- RECORDED INFORMATION -
§
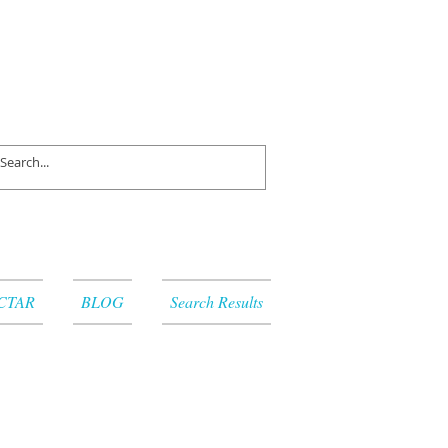
CTAR
BLOG
Search Results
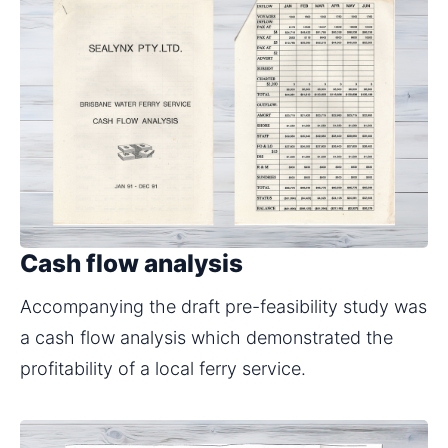
Cash flow analysis
Accompanying the draft pre-feasibility study was 
a cash flow analysis which demonstrated the 
profitability of a local ferry service.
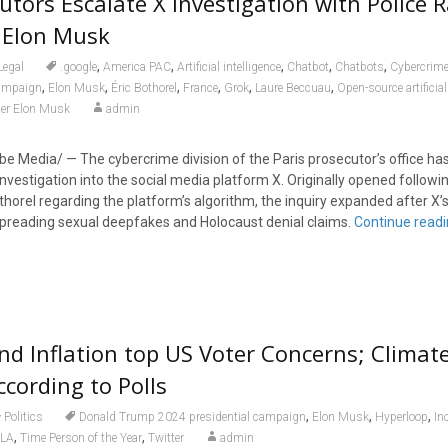
utors Escalate X Investigation with Police 
 Elon Musk
,
,
,
,
,
Legal
.google
America PAC
Artificial intelligence
Chatbot
Chatbots
Cybercrim
,
,
,
,
,
,
campaign
Elon Musk
Éric Bothorel
France
Grok
Laure Beccuau
Open-source artificial
der Elon Musk
admin
 Media/ — The cybercrime division of the Paris prosecutor’s office has 
investigation into the social media platform X. Originally opened follow
orel regarding the platform’s algorithm, the inquiry expanded after X’s 
preading sexual deepfakes and Holocaust denial claims.
Continue read
nd Inflation top US Voter Concerns; Clima
ccording to Polls
,
,
,
Politics
Donald Trump 2024 presidential campaign
Elon Musk
Hyperloop
In
,
,
LA
Time Person of the Year
Twitter
admin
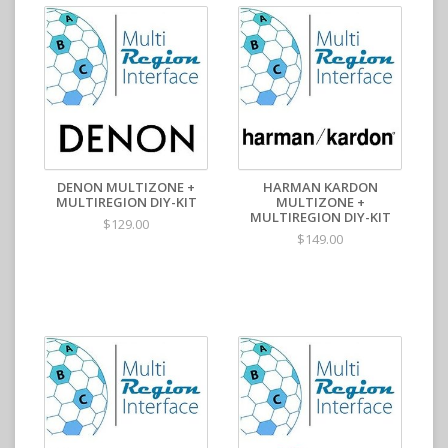
DENON MULTIZONE +
HARMAN KARDON
MULTIREGION DIY-KIT
MULTIZONE +
MULTIREGION DIY-KIT
$129.00
$149.00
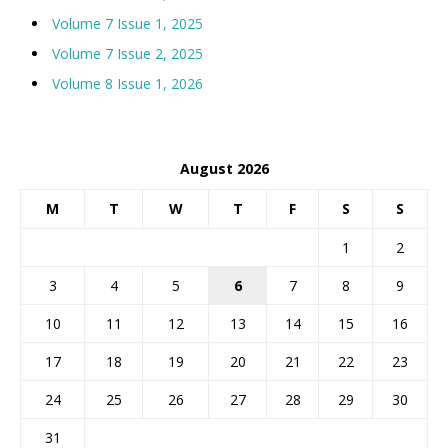
Volume 7 Issue 1, 2025
Volume 7 Issue 2, 2025
Volume 8 Issue 1, 2026
August 2026
M
T
W
T
F
S
S
1
2
3
4
5
6
7
8
9
10
11
12
13
14
15
16
17
18
19
20
21
22
23
24
25
26
27
28
29
30
31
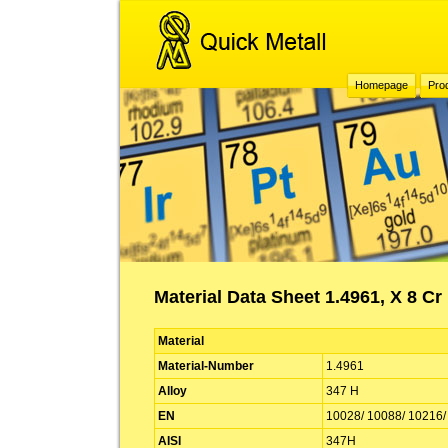
Homepage
Pro
Material Data Sheet 1.4961, X 8 Cr
Material
Material-Number
1.4961
Alloy
347 H
EN
10028/ 10088/ 10216/
AISI
347H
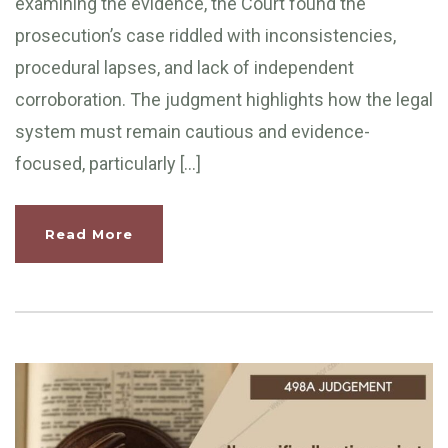
examining the evidence, the Court found the
prosecution’s case riddled with inconsistencies,
procedural lapses, and lack of independent
corroboration. The judgment highlights how the legal
system must remain cautious and evidence-
focused, particularly […]
Read More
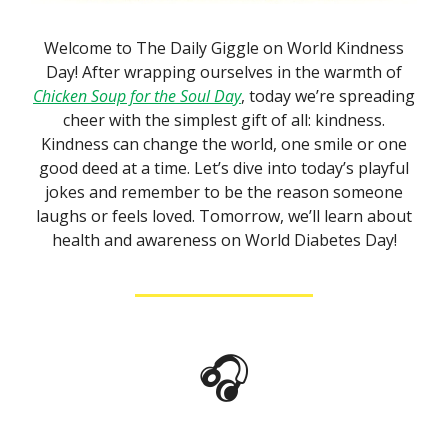
Welcome to The Daily Giggle on World Kindness
Day! After wrapping ourselves in the warmth of
Chicken Soup for the Soul Day
, today we’re spreading
cheer with the simplest gift of all: kindness.
Kindness can change the world, one smile or one
good deed at a time. Let’s dive into today’s playful
jokes and remember to be the reason someone
laughs or feels loved. Tomorrow, we’ll learn about
health and awareness on World Diabetes Day!
🎧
§
- WORK TO COMPLETE -
Go through the entries above and copy every line containing "Material".

- ANSWER SECTION -
Material Data Sheet 1.4961, X 8 Cr
Material
Material-Number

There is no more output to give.